When I used to hear published authors talk about being behind on a book, I judged them. How lucky were they? Didn’t they realize? What was their problem? Why risk losing a career most writers would do anything to get?
So, as happens when I judge just about anyone or anything, it happened to me so the universe could show me exactly how someone might miss a deadline. For the first time in my life, I took on too many work projects, including the third Blue Lake book. It happened because I have always been able to juggle everything. I taught emotionally impaired high school kids days, went to grad school at night, read every novel on the syllabus, including Ulysses (the James Joyce one!), labored over A+ essays on the weekends, wrote my Master’s Thesis, raised my sons, and had dinner on the table every night.
My time was squeezed so tight sometimes I couldn’t take a phone call or have a cup of coffee with family. But I still made homemade cookies every Christmas and gave away dozens of tins as gifts. That was then. This is now. And I can’t do it all anymore. Much to my surprise, I have slowed down. Must have been over the winter of ’13 when I wasn’t looking.
I knew the last thing I added to my schedule in September was too much, but I thought, you know, lie low in October and get it done. Power through. Except I couldn’t. I needed recuperation time between teaching and learning and writing and keeping house. And then I got it into my head that I needed my house to feel more like a home, and made a list of what that would take.
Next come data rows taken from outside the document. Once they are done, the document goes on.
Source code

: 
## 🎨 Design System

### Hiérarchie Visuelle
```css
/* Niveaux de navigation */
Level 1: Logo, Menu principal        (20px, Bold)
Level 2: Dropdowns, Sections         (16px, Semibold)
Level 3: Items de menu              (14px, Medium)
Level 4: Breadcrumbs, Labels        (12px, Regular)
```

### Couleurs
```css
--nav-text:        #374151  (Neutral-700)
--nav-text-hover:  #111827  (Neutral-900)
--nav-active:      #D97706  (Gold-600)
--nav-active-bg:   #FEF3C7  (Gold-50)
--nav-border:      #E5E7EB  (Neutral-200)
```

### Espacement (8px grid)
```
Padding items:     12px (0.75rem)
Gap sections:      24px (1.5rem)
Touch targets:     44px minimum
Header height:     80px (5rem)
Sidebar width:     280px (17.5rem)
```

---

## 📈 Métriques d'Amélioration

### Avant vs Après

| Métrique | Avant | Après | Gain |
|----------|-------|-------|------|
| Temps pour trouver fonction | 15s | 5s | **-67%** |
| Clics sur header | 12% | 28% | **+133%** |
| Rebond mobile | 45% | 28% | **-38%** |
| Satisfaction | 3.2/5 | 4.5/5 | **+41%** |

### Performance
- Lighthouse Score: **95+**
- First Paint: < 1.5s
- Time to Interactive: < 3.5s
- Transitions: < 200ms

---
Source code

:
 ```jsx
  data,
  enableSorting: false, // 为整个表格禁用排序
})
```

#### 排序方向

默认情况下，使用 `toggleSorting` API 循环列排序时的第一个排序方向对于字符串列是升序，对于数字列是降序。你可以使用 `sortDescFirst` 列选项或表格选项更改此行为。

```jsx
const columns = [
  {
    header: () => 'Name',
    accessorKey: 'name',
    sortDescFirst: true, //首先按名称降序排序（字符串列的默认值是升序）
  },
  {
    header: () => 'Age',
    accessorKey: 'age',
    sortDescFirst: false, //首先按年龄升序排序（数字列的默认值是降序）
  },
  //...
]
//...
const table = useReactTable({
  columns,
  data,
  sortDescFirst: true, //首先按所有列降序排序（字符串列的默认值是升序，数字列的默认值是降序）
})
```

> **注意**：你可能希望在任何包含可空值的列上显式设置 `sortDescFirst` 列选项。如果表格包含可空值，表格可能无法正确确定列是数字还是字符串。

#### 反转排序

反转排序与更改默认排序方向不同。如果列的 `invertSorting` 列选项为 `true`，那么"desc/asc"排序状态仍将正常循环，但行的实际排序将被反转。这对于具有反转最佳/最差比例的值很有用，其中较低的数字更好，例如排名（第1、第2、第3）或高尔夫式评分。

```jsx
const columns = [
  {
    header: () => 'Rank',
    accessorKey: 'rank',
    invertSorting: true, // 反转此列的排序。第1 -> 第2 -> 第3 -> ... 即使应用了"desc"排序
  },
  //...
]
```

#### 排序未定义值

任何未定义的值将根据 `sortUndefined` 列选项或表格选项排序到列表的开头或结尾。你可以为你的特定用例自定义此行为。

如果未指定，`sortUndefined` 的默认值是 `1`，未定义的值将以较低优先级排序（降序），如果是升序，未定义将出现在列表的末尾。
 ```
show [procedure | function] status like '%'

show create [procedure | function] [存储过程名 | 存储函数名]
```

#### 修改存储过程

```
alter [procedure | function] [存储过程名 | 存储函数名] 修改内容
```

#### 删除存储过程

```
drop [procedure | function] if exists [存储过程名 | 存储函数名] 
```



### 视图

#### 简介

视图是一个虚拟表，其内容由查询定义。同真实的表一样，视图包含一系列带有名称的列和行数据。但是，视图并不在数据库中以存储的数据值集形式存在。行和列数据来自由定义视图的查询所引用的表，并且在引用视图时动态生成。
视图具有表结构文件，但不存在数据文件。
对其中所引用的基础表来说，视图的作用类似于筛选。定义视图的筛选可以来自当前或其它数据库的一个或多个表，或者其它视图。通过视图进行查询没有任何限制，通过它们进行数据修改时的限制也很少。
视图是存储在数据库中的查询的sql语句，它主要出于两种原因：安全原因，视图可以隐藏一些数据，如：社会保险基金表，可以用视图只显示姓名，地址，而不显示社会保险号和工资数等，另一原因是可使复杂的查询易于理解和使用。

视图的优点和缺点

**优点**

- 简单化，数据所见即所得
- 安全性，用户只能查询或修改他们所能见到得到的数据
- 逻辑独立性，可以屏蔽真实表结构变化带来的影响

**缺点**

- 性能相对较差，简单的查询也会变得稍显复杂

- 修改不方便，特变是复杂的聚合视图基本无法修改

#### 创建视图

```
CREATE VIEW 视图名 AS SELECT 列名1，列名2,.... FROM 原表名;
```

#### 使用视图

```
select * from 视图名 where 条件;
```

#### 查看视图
If I just felt easy in my own space, all would be well, I thought.
It worked, sort of. I do feel more at home in my new place now that I’ve added some more Cindy to it. But this summer I got in a car accident, got an air bag concussion, and have had ongoing headaches, sleepless nights, and panic. So I had to add in therapy once a week to nip that. And therapy helped. Is helping. In fact, therapy, and talking to a spiritual counselor, helped me figure out why I couldn’t get it all done and what my priorities should be. So I dropped the least important items from my list and only kept my happy home, teaching and writing front and center.
I still will not make my October deadline and finally wrote and told my editor. She was really nice about it — I mean it’s better for her if I turn in the best book I can write, and it’s not there yet. But it will be and I have her blessing to take all the time I need. My publisher is a small boutique house and in that I am lucky. They do most of their sales in e-books and have flexibility that another, bigger publisher wouldn’t. And they treat their authors so well.
Yes, I missed my deadline, but it won’t be by much, and I hope to get this series rolling very soon. I have one “work” thing on my agenda in 2015: write. Because, in the end, writing is what saves me.